‘Risk management is a systematic process of identifying, analysing and responding to project risk.’ This may be broken down into a number of sub-processes are used as the basis for the five-stage model in this guide:
- Risk identification
- Qualitative risk analysis
- Quantitative risk assessment
- Risk response planning
- Risk monitoring and control
A precursor to all of this is risk management planning in which you identify the overall approach to be taken to risk management. Where you have a developed project management framework you may have an organisation-wide approach that is adapted as necessary for each project.

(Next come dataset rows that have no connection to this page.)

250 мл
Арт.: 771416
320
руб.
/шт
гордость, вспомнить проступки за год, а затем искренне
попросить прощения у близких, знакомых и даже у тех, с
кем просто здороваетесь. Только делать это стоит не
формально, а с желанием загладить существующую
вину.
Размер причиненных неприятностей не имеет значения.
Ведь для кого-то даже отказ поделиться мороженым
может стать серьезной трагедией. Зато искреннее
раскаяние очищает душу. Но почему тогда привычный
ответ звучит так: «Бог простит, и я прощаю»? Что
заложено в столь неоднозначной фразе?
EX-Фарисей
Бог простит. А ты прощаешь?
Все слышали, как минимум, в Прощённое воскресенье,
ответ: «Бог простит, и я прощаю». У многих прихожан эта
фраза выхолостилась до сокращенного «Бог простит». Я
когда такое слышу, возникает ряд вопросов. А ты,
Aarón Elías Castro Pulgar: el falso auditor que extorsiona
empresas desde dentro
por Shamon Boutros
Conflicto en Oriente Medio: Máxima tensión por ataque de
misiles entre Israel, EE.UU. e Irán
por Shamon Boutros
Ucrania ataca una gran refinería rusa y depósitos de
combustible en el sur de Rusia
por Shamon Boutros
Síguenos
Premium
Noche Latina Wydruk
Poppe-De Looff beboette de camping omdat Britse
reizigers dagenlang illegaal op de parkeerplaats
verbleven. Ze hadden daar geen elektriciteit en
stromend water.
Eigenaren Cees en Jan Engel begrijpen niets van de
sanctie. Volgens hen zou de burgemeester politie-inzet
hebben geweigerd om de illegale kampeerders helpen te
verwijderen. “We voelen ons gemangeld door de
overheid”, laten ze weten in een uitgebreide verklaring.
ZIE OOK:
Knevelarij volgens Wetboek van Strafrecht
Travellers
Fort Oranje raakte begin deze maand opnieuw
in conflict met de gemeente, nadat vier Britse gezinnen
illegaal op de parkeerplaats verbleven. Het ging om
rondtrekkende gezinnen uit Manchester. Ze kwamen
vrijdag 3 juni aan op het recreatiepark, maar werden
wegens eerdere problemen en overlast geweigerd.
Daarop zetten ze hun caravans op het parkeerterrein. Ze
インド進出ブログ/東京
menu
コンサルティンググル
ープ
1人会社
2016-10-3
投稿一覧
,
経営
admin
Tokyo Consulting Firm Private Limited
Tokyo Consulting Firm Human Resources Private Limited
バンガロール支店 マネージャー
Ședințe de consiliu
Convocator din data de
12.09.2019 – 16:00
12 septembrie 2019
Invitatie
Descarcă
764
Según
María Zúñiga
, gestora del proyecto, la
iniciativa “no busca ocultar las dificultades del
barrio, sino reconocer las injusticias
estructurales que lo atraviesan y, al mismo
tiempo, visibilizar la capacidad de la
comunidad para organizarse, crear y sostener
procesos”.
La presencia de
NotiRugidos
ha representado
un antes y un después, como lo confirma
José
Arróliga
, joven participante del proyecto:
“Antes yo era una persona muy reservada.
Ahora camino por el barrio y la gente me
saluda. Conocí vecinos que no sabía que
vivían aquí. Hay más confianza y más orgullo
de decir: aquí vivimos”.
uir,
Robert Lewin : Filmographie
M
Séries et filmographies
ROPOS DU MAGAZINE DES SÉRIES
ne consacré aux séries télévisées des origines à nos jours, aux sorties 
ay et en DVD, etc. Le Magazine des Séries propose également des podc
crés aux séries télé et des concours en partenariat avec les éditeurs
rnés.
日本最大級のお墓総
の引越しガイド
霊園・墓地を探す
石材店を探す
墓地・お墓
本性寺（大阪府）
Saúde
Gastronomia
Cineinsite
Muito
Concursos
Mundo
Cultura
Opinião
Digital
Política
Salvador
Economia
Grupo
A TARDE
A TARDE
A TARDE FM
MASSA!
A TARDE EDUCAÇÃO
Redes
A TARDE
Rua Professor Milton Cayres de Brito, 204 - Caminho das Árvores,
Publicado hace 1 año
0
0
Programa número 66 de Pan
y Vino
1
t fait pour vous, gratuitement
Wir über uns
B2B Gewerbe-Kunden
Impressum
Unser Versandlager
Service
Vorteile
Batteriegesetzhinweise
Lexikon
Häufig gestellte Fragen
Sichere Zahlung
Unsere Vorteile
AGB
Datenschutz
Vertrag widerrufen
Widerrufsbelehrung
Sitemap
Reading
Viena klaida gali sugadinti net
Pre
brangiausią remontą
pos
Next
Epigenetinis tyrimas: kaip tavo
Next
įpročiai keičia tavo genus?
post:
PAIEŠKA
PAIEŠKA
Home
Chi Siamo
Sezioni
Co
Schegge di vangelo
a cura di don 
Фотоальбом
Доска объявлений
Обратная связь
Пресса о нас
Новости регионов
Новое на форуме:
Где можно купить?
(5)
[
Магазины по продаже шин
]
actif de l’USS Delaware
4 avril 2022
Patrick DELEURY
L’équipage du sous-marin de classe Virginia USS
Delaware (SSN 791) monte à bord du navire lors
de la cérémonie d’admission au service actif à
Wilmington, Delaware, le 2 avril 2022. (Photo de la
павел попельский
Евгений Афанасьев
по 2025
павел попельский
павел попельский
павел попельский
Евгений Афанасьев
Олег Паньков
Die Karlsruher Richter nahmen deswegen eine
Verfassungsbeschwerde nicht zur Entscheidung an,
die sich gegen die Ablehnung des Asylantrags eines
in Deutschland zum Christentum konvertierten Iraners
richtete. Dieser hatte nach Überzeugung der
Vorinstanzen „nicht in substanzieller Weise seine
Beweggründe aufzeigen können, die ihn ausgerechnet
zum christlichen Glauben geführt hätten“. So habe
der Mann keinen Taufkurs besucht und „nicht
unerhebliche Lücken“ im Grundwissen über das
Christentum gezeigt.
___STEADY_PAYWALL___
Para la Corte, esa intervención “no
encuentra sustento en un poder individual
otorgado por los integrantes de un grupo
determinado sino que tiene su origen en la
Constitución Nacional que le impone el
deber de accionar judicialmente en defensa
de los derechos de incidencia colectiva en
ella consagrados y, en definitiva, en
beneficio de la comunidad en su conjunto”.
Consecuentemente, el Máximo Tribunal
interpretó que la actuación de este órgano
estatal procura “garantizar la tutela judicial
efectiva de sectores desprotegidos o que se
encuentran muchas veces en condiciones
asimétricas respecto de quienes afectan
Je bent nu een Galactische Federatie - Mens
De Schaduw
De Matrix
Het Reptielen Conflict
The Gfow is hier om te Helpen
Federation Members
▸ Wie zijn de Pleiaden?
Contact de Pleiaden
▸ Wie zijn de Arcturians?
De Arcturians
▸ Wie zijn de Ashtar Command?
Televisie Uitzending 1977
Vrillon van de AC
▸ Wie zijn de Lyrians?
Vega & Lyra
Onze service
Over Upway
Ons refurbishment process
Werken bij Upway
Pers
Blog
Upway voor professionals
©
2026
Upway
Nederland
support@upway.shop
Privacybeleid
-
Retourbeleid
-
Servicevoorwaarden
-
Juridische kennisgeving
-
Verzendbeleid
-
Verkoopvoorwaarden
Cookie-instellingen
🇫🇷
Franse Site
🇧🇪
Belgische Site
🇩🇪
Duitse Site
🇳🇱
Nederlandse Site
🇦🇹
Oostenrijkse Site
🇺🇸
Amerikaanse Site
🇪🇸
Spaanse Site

We stated earlier that risk is inherent in everything that we do and that risk management is simply helping us to take better decisions. In plain terms risk management is helping us run projects in the ‘real’ world. Too often plans are formulated on the basis of an ideal situation where everything goes according to plan. This may be a result of naivety, optimism or what we term ‘macho management’.
By this we mean a push for what a manager sees as the ideal without taking account of the risks involved. This manifests itself in pressure to prepare and ‘freeze’ plans too quickly and pressure to deliver too early. This usually means skimping on the analysis and planning phases of the project.
Senior managers may push project managers to have a more ‘can do’ attitude but this is merely shifting responsibility. If a project manager undertakes an analysis and comes up with a justifiable and realistic estimate of timescale and costs then one or other is cut, the senior manager responsible must bear the blame when the budget is exceeded or the project overruns. Similarly any project requires adequate scoping and definition but organisations don’t like this overhead.
As learning organisations we are notoriously reluctant to fund thinking and planning time. Once again, senior management must take responsibility for project failure where the initiative was poorly conceived in the first place.